---- AVAILABLE DATA
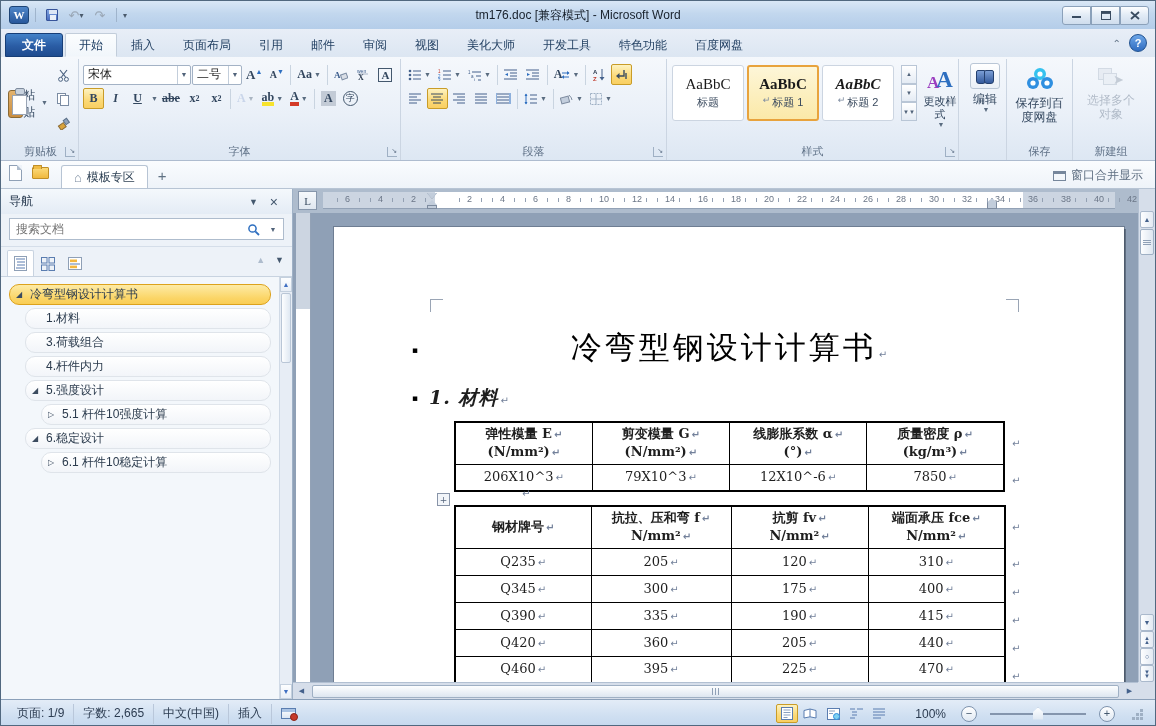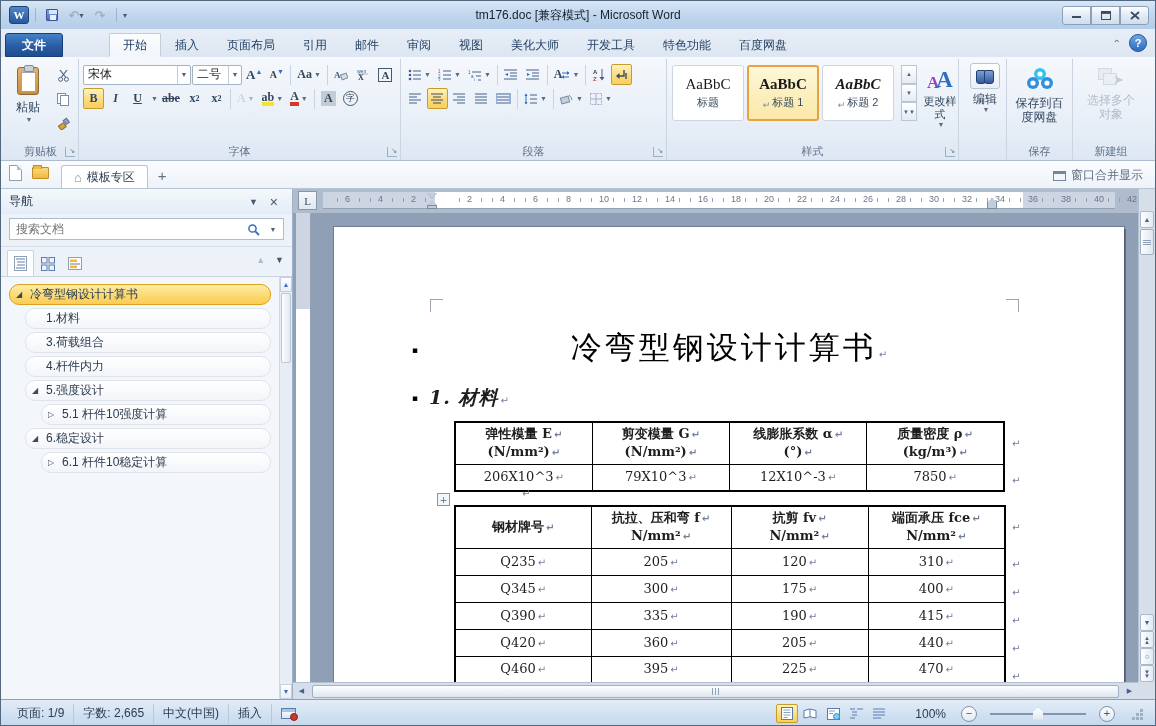--- a/index.html
+++ b/index.html
@@ -37,7 +37,7 @@
              border-radius:3px 3px 0 0; margin-right:2px; }
   .rtab { height:24px; padding:0 13px; display:flex; align-items:center; color:#1e3c5f; border:1px solid transparent; }
   .rtab.active { background:linear-gradient(#fbfdfe,#f1f6fb); border-color:#c2cdda; border-bottom-color:#f3f7fb;
-                 border-radius:2px 2px 0 0; color:#15375e;margin-left:44px; }
+                 border-radius:2px 2px 0 0; color:#15375e; }
   .tabrow-right { position:absolute; right:8px; top:5px; display:flex; align-items:center; gap:8px; }
   .chev { color:#5f7183; font-size:10px; }
   .helpbtn { width:18px; height:18px; border-radius:50%; background:linear-gradient(#6ea7e8,#2f6cc0);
--------
**YOUR TASK**
Read the entries above and find each line holding the word "background". Copy it out.

**FINISHED EXERCISE**
   .rtab.active { background:linear-gradient(#fbfdfe,#f1f6fb); border-color:#c2cdda; border-bottom-color:#f3f7fb;
   .helpbtn { width:18px; height:18px; border-radius:50%; background:linear-gradient(#6ea7e8,#2f6cc0);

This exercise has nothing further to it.